Personal finance author David Bach is perhaps best known for his trademark phrase “The Latte Factor.” In short, Bach suggests that by cutting out some of the small extravagances in our lives, like fancy coffees or lattes, people can save money for their futures, and with the power of compound interest, these savings can add up to some really big money over time. While this sounds like good advice, and the math is undeniable, I think that most Canadians would be less than thrilled about the prospect of giving up their morning caffeine fix, especially this time of year when Tim Hortons’ annual Roll Up the Rim Contest is rolling along. I mean, why would Buddy give up his morning coffee to save for a car when buying the coffee could actually WIN HIM A CAR?
However, all good things must come to an end, and this year’s edition of Roll Up the Rim will be over on April 17th, or whenever your local Timmy’s runs out of contest cups, whichever comes first. This begs the question: What’s the Latte Factor here? Or better yet, what’s the Large Double Double Factor? How many coffees would Buddy need to forego in order to buy the major prizes offered in this year’s contest?
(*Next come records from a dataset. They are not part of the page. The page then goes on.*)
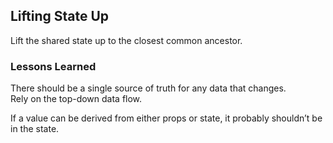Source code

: ## Lifting State Up

Lift the shared state up to the closest common ancestor. 

### Lessons Learned

There should be a single source of truth for any data that changes.  
Rely on the top-down data flow.  

If a value can be derived from either props or state, it probably shouldn’t be in the state.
Inquiring minds want to know, and at MPMS, we’re here to help.
The price of coffee at most Tim Hortons stores (there are regional discrepancies) are as follows: Small — $1.49, Medium — $1.69, Large — $1.89, and Extra Large — $2.09. Based on those prices, check out how many drive thrus Buddy would need to drive past in order to save enough money to purchase one of the prizes.
|2018 Honda Civic EXT Sedan
|Prepaid $5,000 CIBC Visa Card
|$50 Tims Gift Card||34||30||27||24|
*Approximate retail value, taxes not included.
So, in order to “Large Double Double Factor” his way to a $5000 gift card, Buddy would need to give up (and save the money from) approximately 2,645 large coffees. Or, if Buddy and his wife Buddy-Lou want a new car, they would have to sacrifice their daily java stops for almost 15 years (based on two large coffees each on the way to work, two mediums going home, five days a week for 48 weeks every year). Vacation coffees and doughnuts will have to be calculated manually. (Please don’t comment that the price of coffee can’t remain stable for the next 15 years or that I haven’t factored interest into the savings numbers; we’re just having a little fun here.)
As someone who takes his morning coffee extremely seriously, I won’t be giving up my caffeination ritual anytime soon, despite losing on nearly every rim roll. I guess I’ll just have to stick to my old Accord or wait until next year’s contest to “Please Play Again.”